The system leverages perceptually favorable noise patterns to construct sparse, foveated sampling masks (Figure 14). These masks are then used by a renderer to render parts of the frame (Figure 15). This sparse frame is then processed by neural reconstruction network (Figure 9) to produce the final image output. The team has shown that reconstructed frames can be produced multiple times faster than the baseline renderer (Figures 12, 11, 13) while preserving the visual quality of the fully rendered image (Figures 16, 17).
Figure 14. Sampling maps are generated using a spatio-temporal blue noise (left). The area around the focal point is sampled more densely using an exponential fall-off to preserve details (middle). The volume is sparsely sampled using the sampling map (right).

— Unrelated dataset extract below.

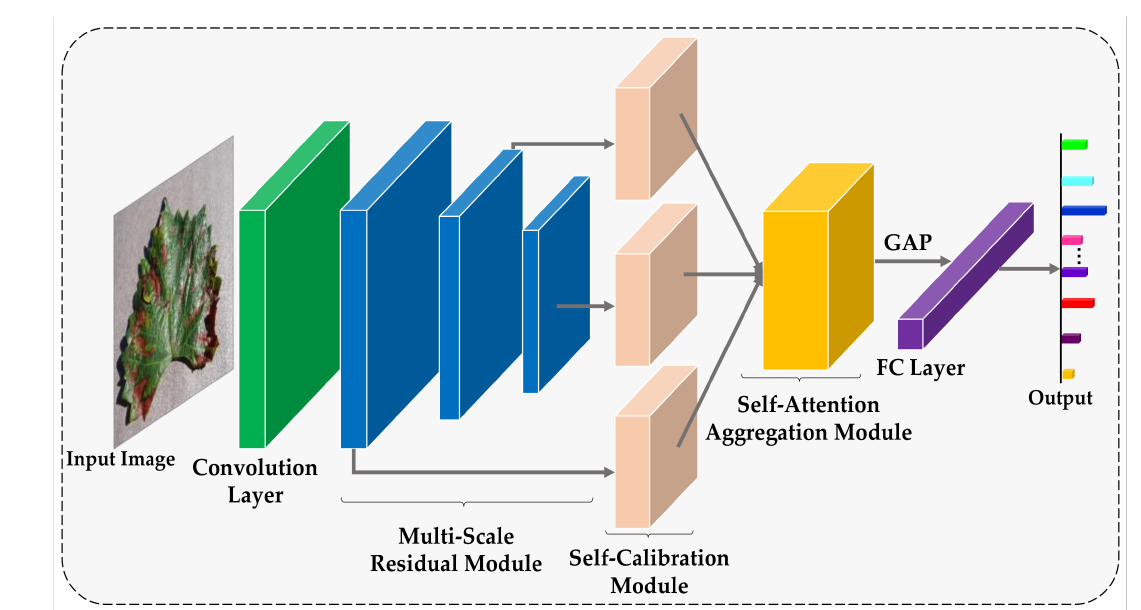
Figure 1. The framework of the proposed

With the help of Intel® OSPRay, Intel® oneAPI Deep Neural Network Library (oneDNN), and the power of Intel® Developer Cloud, the team was able to efficiently produce training data, train the reconstruction model (Figure 9), and produce sparse frames (Figures 14, 15) to showcase the tool’s functionality. SYCL* with the Intel® oneAPI DPC++ Compiler was used for custom modules to enable sparse rendering (Figures 14, 15).

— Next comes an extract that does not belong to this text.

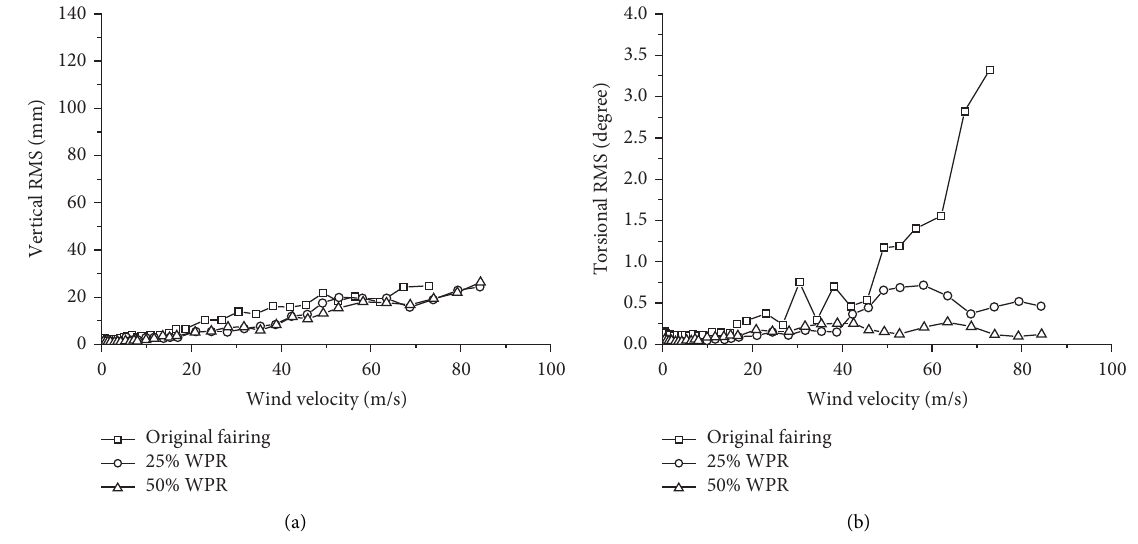
Figure 18: RMS versus wind velocity in turbulent flow (attack angle 3 ° ): (a) vertical RMS; (b) torsional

Figure 15. The renderer first creates a sampling map, which is compacted into a small frame buffer. The volume is sampled according to each pixel’s ray direction in the full-size frame. After rendering, the resulting color values are projected back to the initial frame.
Figure 16. Visual comparison of reconstruction quality using our method. For each dataset, we show the area around the fovea in blue and a part of the periphery in yellow.

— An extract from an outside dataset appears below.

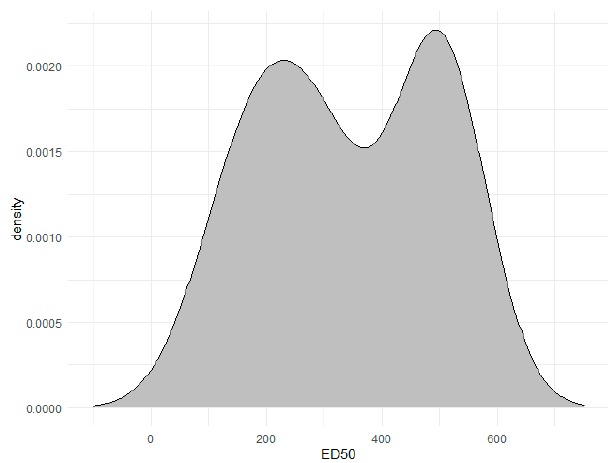
Figure 10. The distribution of activity parameter.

Figure 17. We propose a novel rendering pipeline for fast volume rendering using optimized foveated sparse rendering and deep neural reconstruction networks. FoVolNet can faithfully reconstruct visual information from sparse inputs. With FoVolNet, developers are able to significantly improve rendering time without sacrificing visual quality
What Software and Hardware Is Used?
Software
- Intel oneAPI Deep Neural Network Library (oneDNN)—Used for network training of FoVolNet on CPU server and Intel Developer Cloud cluster
- Intel Open VKL—Used for sample generation in the Instant Neural Representation project
- Intel OSPRay—Used for rendering sparse frames in parts of our demos
- Intel® Developer Cloud—Used for network training in the FoVolNet project
Hardware
An Intel® Xeon® Scalable processor (E5-2699) with 256 gigabytes of memory were the 88-core/176-thread workhorses used to render datasets and train the machine learning models that powered these projects.
Learn More
Intel oneAPI—A simplified, unified, cross-architecture programming model
Intel® Developer Cloud—An accessible platform, for large-scale, cross-architecture development and service deployment
Why It Matters
Using Intel technologies has helped the researchers to produce a majority of the data needed to train the various neural networks involved in the project. Furthermore, they have contributed to creating the renderings that showcase their results and have helped drive benchmarks and interactive rendering applications around this research. The ease of using Intel® oneAPI toolkits has greatly contributed to the successful development of these projects.
Conclusion
The researchers at VIDI continue to explore the avenues of using machine learning to improve the performance and quality of scientific visualization applications. With the support of Intel oneAPI and the power of the upcoming Intel® Arc™ GPUs, we are convinced that more amazing tools and projects are soon to come.